- [AIM OF THE EXERCISE] Please report every line in the entries that contains the string "building".
MATERIALS PROVIDED below:
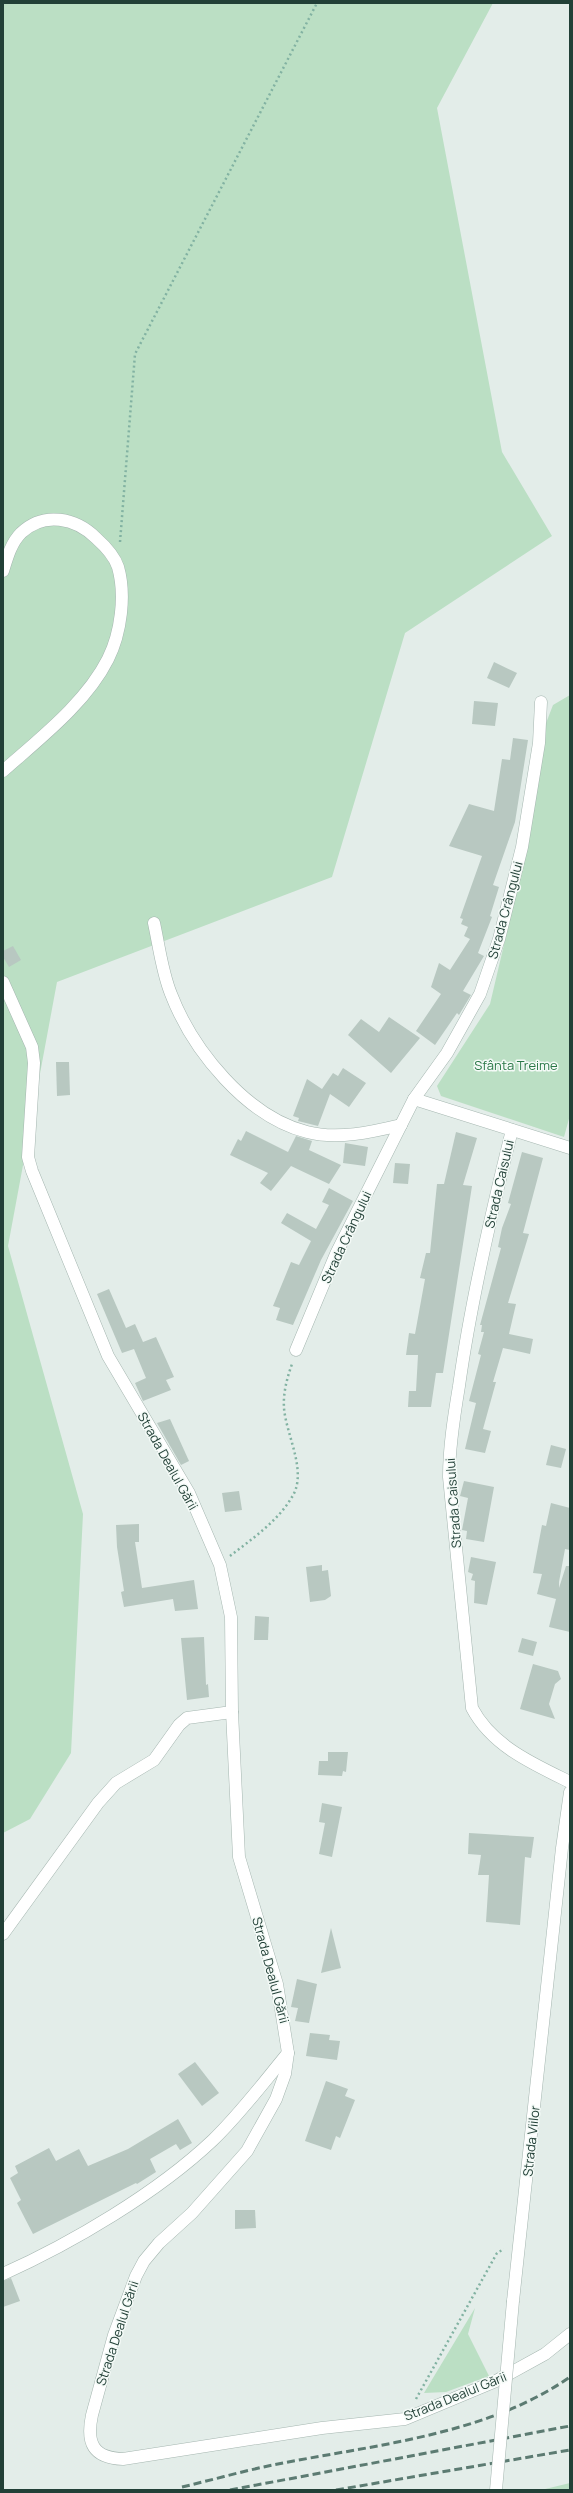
<svg xmlns="http://www.w3.org/2000/svg" width="573" height="2493" font-family="Manrope,sans-serif">
  <style>
    .green { fill: #bbdfc4 }
    .building { fill: #b8c8c1 }
    .lines { fill: none; stroke-linecap: round; stroke-linejoin: round }
    .minor-casing { stroke: #a5b6b0; stroke-width: 13 }
    .path { stroke: #82b2a2; stroke-width: 2.5; stroke-dasharray: 2 3; stroke-linecap: butt }
    .minor { stroke: #fff; stroke-width: 12 }
    .rail { stroke: #5c7b72; stroke-width: 3; stroke-dasharray: 8 4; stroke-linecap: butt }
    .minor-bridge-casing { stroke: #a5b6b0; stroke-width: 13; stroke-linecap: butt }
    .minor-bridge { stroke: #fff; stroke-width: 12 }
    .labels { text-anchor: middle; stroke-width: 3; stroke-linejoin: round; paint-order: stroke }
    .street-label { font-size: 13px; fill: #224037; stroke: #f4faf7 }
    .park-label { font-size: 13px; fill: #2a7847; stroke: #f4faf7 }
  </style>
  <rect width="100%" height="100%" fill="#e3ede9"/>
  <g class="green">
    <path d="M 3,3 L 493,3 L 437,108 L 502,452 L 552,536 L 405,633 L 332,877 L 57,982 L 8,1246 L 83,1514 L 71,1753 L 30,1819 L 3,1833 Z"/>
    <path d="M 570,695 L 570,1115 L 564,1137 L 441,1096 L 437,1086 L 490,1004 L 526,851 L 543,731 L 553,705 Z"/>
    <path d="M 475,2308 L 468,2334 L 489,2376 L 446,2392 L 424,2393 Z"/>
    <path d="M 570,2483 L 569,2490 L 541,2490 Z"/>
  </g>
  <g class="building">
    <path d="M 494,662 L 517,673 L 509,688 L 487,678 Z"/>
    <path d="M 474,701 L 498,703 L 495,726 L 472,724 Z"/>
    <path d="M 513,738 L 528,740 L 515,822 L 493,885 L 499,887 L 490,916 L 492,917 L 478,953 L 484,956 L 463,991 L 471,995 L 459,1015 L 457,1013 L 435,1045 L 416,1031 L 441,994 L 431,987 L 439,963 L 450,970 L 470,939 L 464,936 L 468,927 L 461,924 L 463,919 L 460,918 L 482,856 L 449,846 L 469,804 L 494,811 L 502,759 L 510,760 Z"/>
    <path d="M 13,946 L 21,960 L 9,967 L 3,957 L 3,951 Z"/>
    <path d="M 389,1017 L 420,1038 L 391,1073 L 348,1035 L 361,1019 L 379,1032 Z"/>
    <path d="M 56,1062 L 69,1062 L 70,1095 L 57,1096 Z"/>
    <path d="M 343,1068 L 366,1083 L 349,1107 L 330,1094 L 318,1126 L 298,1121 L 299,1118 L 293,1116 L 307,1079 L 322,1089 L 333,1073 L 338,1076 Z"/>
    <path d="M 246,1131 L 288,1152 L 296,1136 L 312,1141 L 309,1150 L 341,1165 L 329,1184 L 291,1166 L 271,1191 L 260,1183 L 268,1173 L 230,1155 L 238,1139 L 241,1141 Z"/>
    <path d="M 456,1132 L 477,1138 L 463,1185 L 472,1186 L 443,1373 L 436,1373 L 431,1407 L 408,1407 L 409,1391 L 416,1391 L 418,1355 L 406,1355 L 409,1333 L 415,1334 L 425,1279 L 420,1278 L 426,1253 L 430,1253 L 437,1184 L 444,1184 Z"/>
    <path d="M 345,1143 L 368,1147 L 365,1166 L 343,1163 Z"/>
    <path d="M 522,1152 L 543,1158 L 523,1233 L 529,1234 L 508,1303 L 516,1304 L 509,1334 L 533,1339 L 530,1354 L 503,1348 L 493,1382 L 496,1382 L 483,1429 L 491,1431 L 485,1453 L 465,1449 L 476,1403 L 469,1401 L 481,1355 L 478,1354 L 484,1332 L 481,1332 L 482,1325 L 480,1325 L 501,1248 L 498,1247 L 502,1228 L 511,1204 L 508,1203 Z"/>
    <path d="M 395,1163 L 410,1164 L 408,1184 L 393,1183 Z"/>
    <path d="M 329,1188 L 353,1201 L 321,1260 L 293,1325 L 276,1320 L 280,1308 L 273,1306 L 291,1262 L 299,1265 L 311,1241 L 281,1223 L 287,1213 L 316,1229 L 329,1205 L 322,1202 Z"/>
    <path d="M 109,1289 L 126,1328 L 135,1324 L 143,1342 L 156,1337 L 174,1377 L 166,1380 L 171,1390 L 143,1401 L 135,1383 L 146,1378 L 134,1349 L 122,1353 L 97,1294 Z"/>
    <path d="M 170,1419 L 189,1461 L 181,1465 L 157,1423 Z"/>
    <path d="M 551,1445 L 566,1449 L 561,1468 L 546,1465 Z"/>
    <path d="M 464,1481 L 494,1487 L 484,1542 L 466,1539 L 467,1531 L 462,1530 L 468,1498 L 460,1496 Z"/>
    <path d="M 239,1491 L 242,1510 L 225,1512 L 222,1493 Z"/>
    <path d="M 551,1503 L 570,1508 L 570,1550 L 565,1549 L 559,1582 L 559,1588 L 566,1566 L 570,1566 L 570,1632 L 549,1627 L 556,1599 L 537,1594 L 542,1574 L 533,1573 L 542,1525 L 546,1526 Z"/>
    <path d="M 139,1524 L 139,1542 L 135,1542 L 142,1588 L 194,1580 L 198,1609 L 175,1611 L 173,1599 L 124,1607 L 121,1592 L 124,1591 L 117,1547 L 116,1525 Z"/>
    <path d="M 471,1557 L 496,1562 L 487,1605 L 474,1603 L 475,1581 L 471,1580 L 473,1574 L 468,1572 Z"/>
    <path d="M 322,1565 L 322,1571 L 328,1570 L 331,1596 L 325,1600 L 310,1602 L 306,1567 Z"/>
    <path d="M 255,1616 L 269,1617 L 268,1640 L 254,1640 Z"/>
    <path d="M 204,1637 L 206,1685 L 208,1684 L 209,1697 L 187,1700 L 181,1638 Z"/>
    <path d="M 522,1638 L 537,1642 L 533,1656 L 518,1652 Z"/>
    <path d="M 533,1664 L 558,1671 L 561,1679 L 555,1684 L 549,1704 L 555,1719 L 520,1709 Z"/>
    <path d="M 328,1752 L 348,1752 L 346,1772 L 343,1771 L 342,1776 L 318,1775 L 319,1761 L 328,1761 Z"/>
    <path d="M 322,1803 L 342,1807 L 332,1857 L 319,1854 L 325,1823 L 319,1822 Z"/>
    <path d="M 469,1833 L 534,1837 L 531,1858 L 525,1857 L 520,1925 L 486,1922 L 489,1875 L 478,1875 L 481,1855 L 468,1854 Z"/>
    <path d="M 331,1928 L 341,1968 L 321,1973 Z"/>
    <path d="M 297,1979 L 317,1984 L 309,2023 L 295,2021 L 298,2008 L 291,2007 Z"/>
    <path d="M 310,2033 L 330,2035 L 329,2040 L 340,2041 L 337,2060 L 306,2056 Z"/>
    <path d="M 195,2062 L 219,2093 L 202,2106 L 178,2074 Z"/>
    <path d="M 326,2081 L 348,2089 L 345,2096 L 355,2100 L 340,2138 L 336,2136 L 331,2150 L 305,2141 Z"/>
    <path d="M 178,2119 L 192,2143 L 180,2150 L 176,2144 L 150,2159 L 156,2172 L 137,2184 L 136,2183 L 33,2234 L 17,2203 L 21,2200 L 10,2178 L 18,2173 L 15,2166 L 49,2148 L 56,2161 L 79,2149 L 88,2166 L 128,2149 Z"/>
    <path d="M 235,2210 L 255,2210 L 256,2228 L 235,2229 Z"/>
    <path d="M 11,2278 L 20,2301 L 3,2307 L 3,2281 Z"/>
  </g>
  <g class="lines">
    <g class="minor-casing">
      <g id="minor">
        <path d="M 3,571 C 7,558 11,543 21,533 C 44,511 76,518 96,538 C 105,546 114,555 118,567 C 126,595 121,633 108,659 C 86,703 39,739 3,771"/>
        <path d="M 154,923 C 159,946 162,972 171,994 C 193,1051 247,1117 307,1132 C 337,1140 372,1132 401,1125"/>
        <path d="M 3,982 L 32,1047 L 34,1063 L 28,1157 L 32,1171 L 108,1356 L 189,1493 L 220,1565 L 231,1617 L 232,1712 L 239,1857 L 277,1984 L 288,2053 L 285,2074 L 276,2099 L 247,2151 L 192,2213 L 159,2243 L 144,2261 L 136,2276 L 114,2335 L 92,2415 C 86,2443 93,2458 123,2459 L 322,2428 L 405,2419 L 496,2381 L 545,2354 L 570,2334"/>
        <path d="M 414,1099 L 570,1148"/>
        <path d="M 512,1130 C 491,1214 471,1300 459,1386 C 454,1416 449,1447 449,1477 L 472,1708 C 492,1746 533,1764 570,1782"/>
        <path d="M 296,1350 L 336,1254 L 414,1099 L 447,1053 L 480,994 L 499,939 L 522,847 L 539,743 L 541,702"/>
        <path d="M 3,1934 L 98,1803 L 116,1783 L 154,1760 L 179,1725 L 187,1718 L 232,1712"/>
        <path d="M 3,2274 C 72,2243 157,2193 213,2140 C 240,2114 264,2082 288,2053"/>
        <path d="M 513,2301 L 562,1848 L 570,1792"/>
      </g>
    </g>
    <g class="path">
      <path d="M 120,542 L 135,354 L 317,3"/>
      <path d="M 230,1556 C 252,1539 278,1521 292,1497 C 308,1472 286,1435 284,1408 C 283,1393 287,1378 292,1364"/>
      <path d="M 416,2399 L 497,2253 L 504,2249"/>
    </g>
    <use href="#minor" class="minor"/>
    <g class="rail">
      <path d="M 182,2487 C 212,2480 243,2471 273,2465 C 372,2445 485,2436 570,2377"/>
      <path d="M 230,2490 L 570,2426"/>
      <path d="M 336,2490 L 570,2450"/>
    </g>
    <g class="minor-bridge-casing">
      <path id="minor-bridge" d="M 496,2490 L 513,2301"/>
    </g>
    <use href="#minor-bridge" class="minor-bridge"/>
  </g>
  <g class="labels">
    <g class="street-label">
      <text transform="translate(505 910) rotate(-75)" y="5">Strada Crângului</text>
      <text transform="translate(499 1184) rotate(-77)" y="5">Strada Caisului</text>
      <text transform="translate(346 1237) rotate(-65)" y="5">Strada Crângului</text>
      <text transform="translate(168 1461) rotate(61)" y="5">Strada Dealul Gării</text>
      <text transform="translate(453 1503) rotate(-94)" y="5">Strada Caisului</text>
      <text transform="translate(271 1970) rotate(75)" y="5">Strada Dealul Gării</text>
      <text transform="translate(531 2141) rotate(-84)" y="5">Strada Viilor</text>
      <text transform="translate(117 2333) rotate(-72)" y="5">Strada Dealul Gării</text>
      <text transform="translate(455 2396) rotate(-22)" y="5">Strada Dealul Gării</text>
    </g>
    <g class="park-label">
      <text x="516" y="1070">Sfânta Treime</text>
    </g>
  </g>
  <rect width="573" height="2493" fill="none" stroke="#224037" stroke-width="8"/>
</svg>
End of MATERIALS PROVIDED.
- [EXERCISE RESPONSE]
    .building { fill: #b8c8c1 }
  <g class="building">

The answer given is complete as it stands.